Note: The table below does not include any personnel changes. It’s likely that the costs will get more expensive if agencies need to hire their own specialists for any of these recommendations - though I’m not sure how likely that would be.
TL/DR: It turns out we don’t have a lot of inter-agency/government collaboration or standardization for transit data, but they’re looking into ways to change that (and that could work really well with what Mitch posted)!
Having a central place for transit data, standardized across the region, would be great. I’ve worked on a couple of projects that require transit spatial data and the availability and format of GTFS data is a little inconsistent across agencies.

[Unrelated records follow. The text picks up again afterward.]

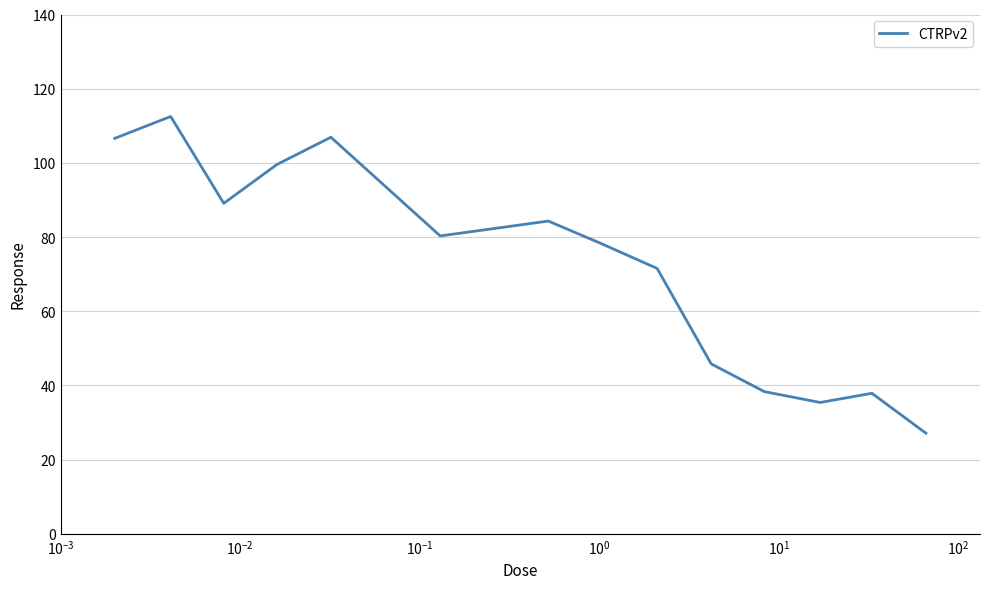

What is the difference between the maximum and minimum values?

85.4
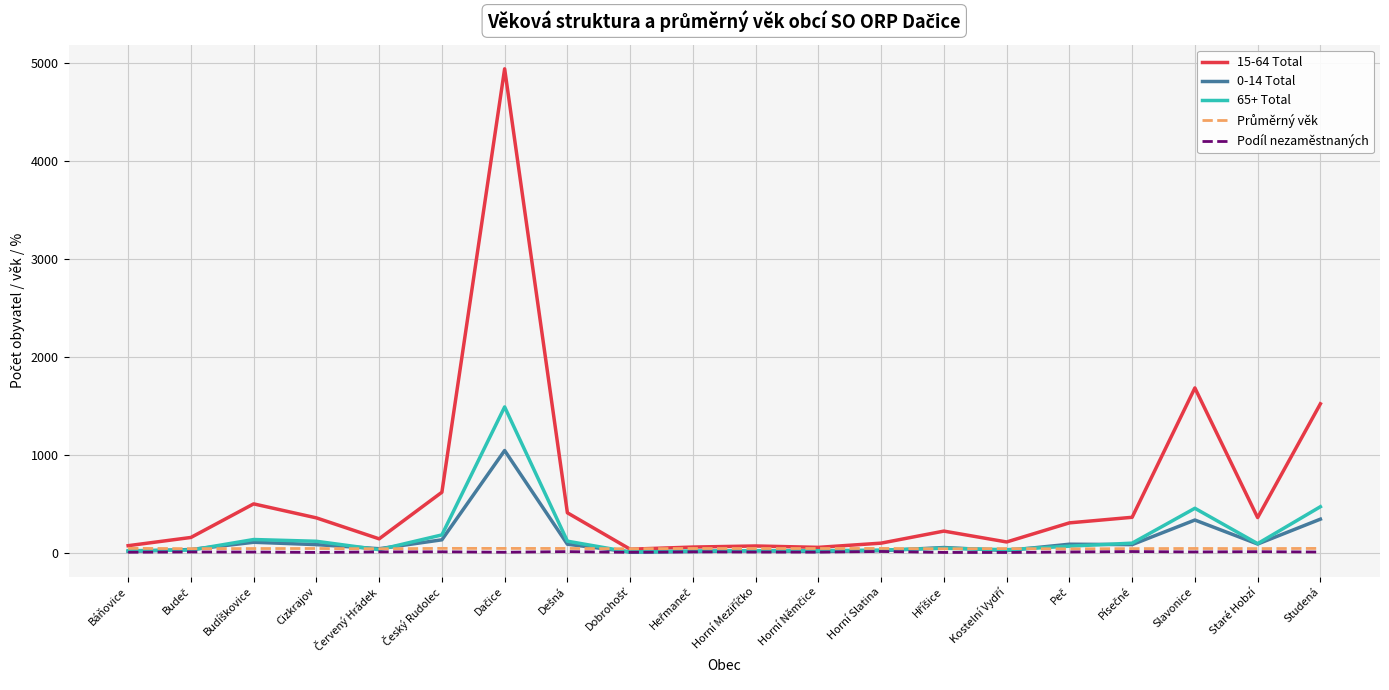

What is the maximum value shown in the chart?

4941.0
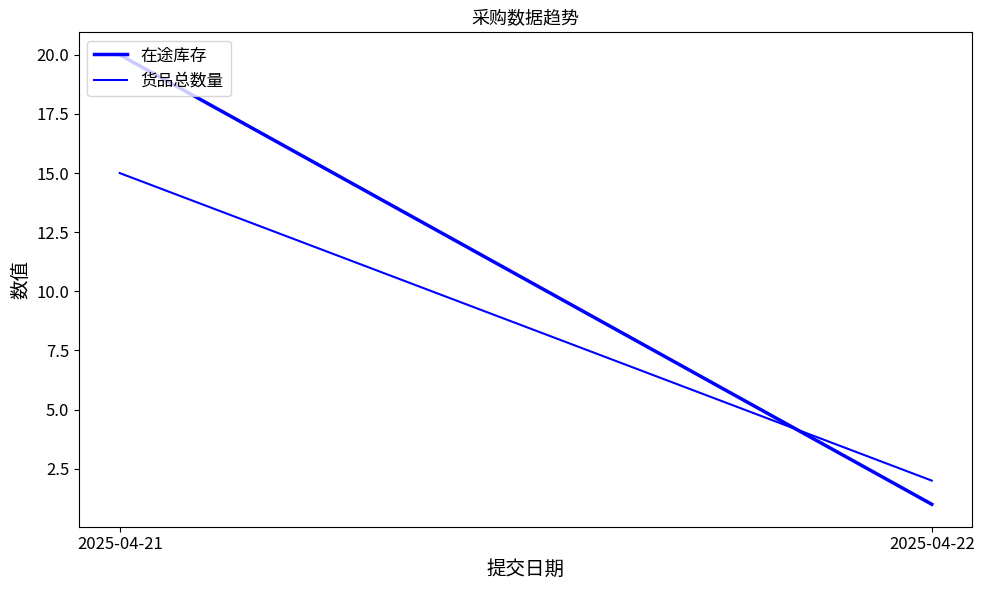

Which series has the largest range (max minus min)?

在途库存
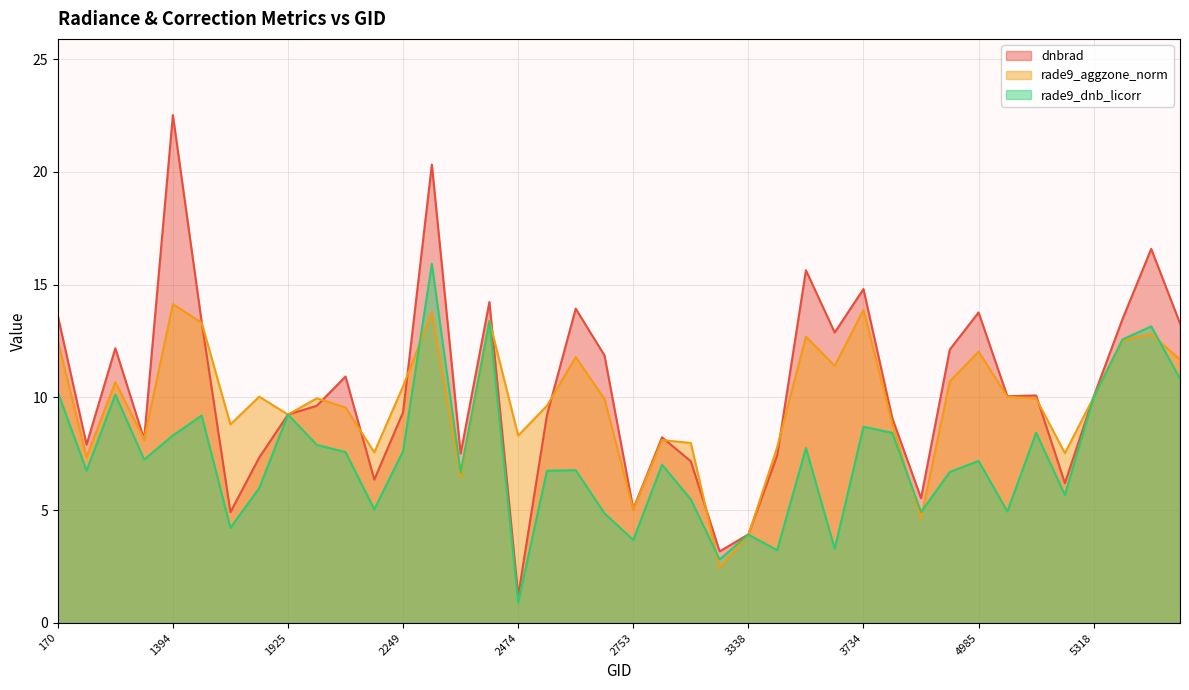

Where do rade9_aggzone_norm and dnbrad first cross each other?

1475 and 1790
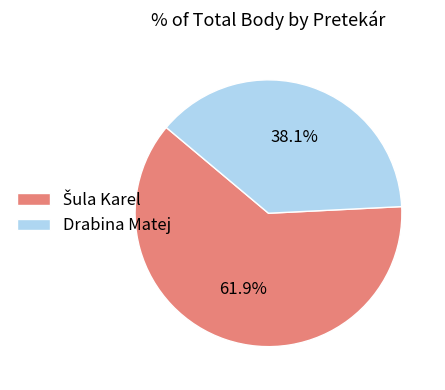

True or false: Drabina Matej accounts for 28% of the total.

False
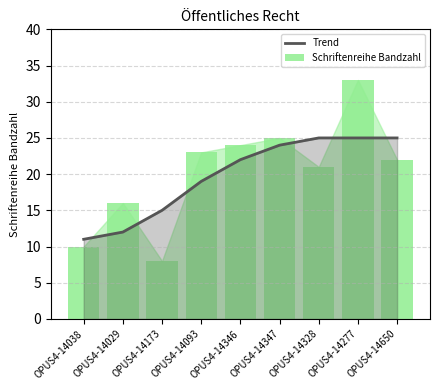

What is the label of the 8th bar from the right?

OPUS4-14029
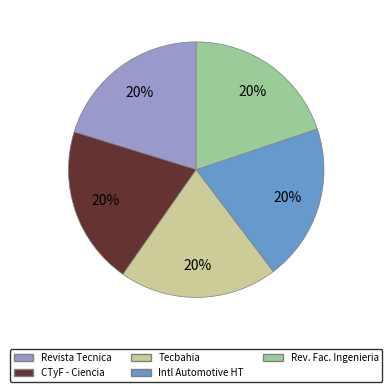

Does any single category account for the majority?

No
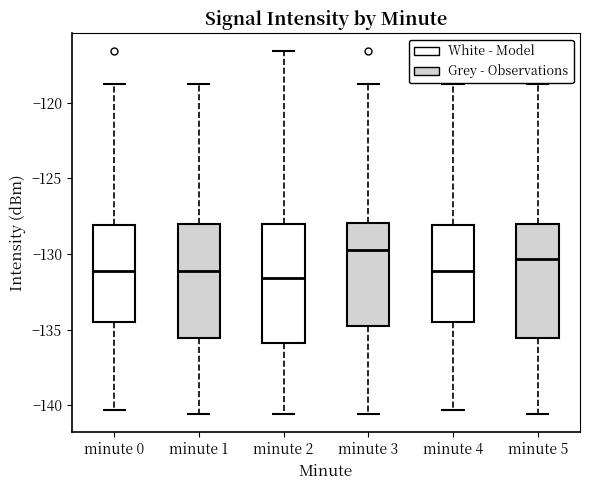

Reading left to right, read every box against the y-axis: the position of its median line, the range the box covers, and the ends of its whiskers. The values are not printed on the chart, so give them approximately, as read against the axis.

minute 0: median -131.0, box -134.5 to -128.0, whiskers -140.5 to -119.0
minute 1: median -131.0, box -135.5 to -128.0, whiskers -140.5 to -119.0
minute 2: median -131.5, box -136.0 to -128.0, whiskers -140.5 to -116.5
minute 3: median -129.5, box -134.5 to -128.0, whiskers -140.5 to -119.0
minute 4: median -131.0, box -134.5 to -128.0, whiskers -140.5 to -119.0
minute 5: median -130.5, box -135.5 to -128.0, whiskers -140.5 to -119.0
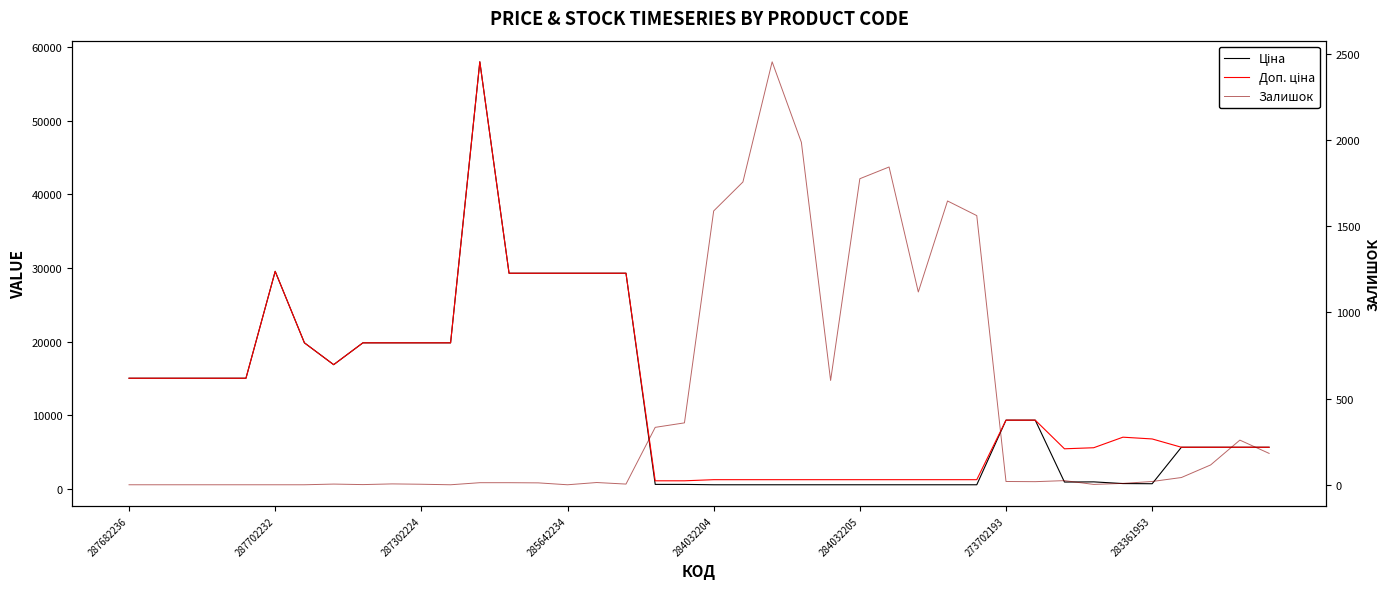

Between 32 and 8, which is larger?

8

These open data sites have been around for a bit but from my perspective aren’t publicized that much and I’m skeptical of how often they are maintained. I have used them for various blog posts, including the following:
I love the topic of municipal open data and miss the hackathons on it that took place pre-pandemic. Or maybe it’s happening and I’m missing out? Let me know if you know of any groups getting together and working with stuff like this.
If you’re talking about the Civic Camp events that used to be held by the Raleigh-based arm of Code for America, I’m struggling to find any signs of them doing anything past 2020…
Exactly. The Civic Camp events were fantastic. I was actually on the planning team so I’m biased but that was the sweet spot. They had a specific niche of focusing on municipal open data and how it could be used to help communities. I feel it could come back where each working group has access to AI that can expedite the POC process.
I’d love to see this return but I’m unsure if we have the appetite for this. With hybrid work being a thing in tech, can you really ask people to come do volunteer hacking on the weekends?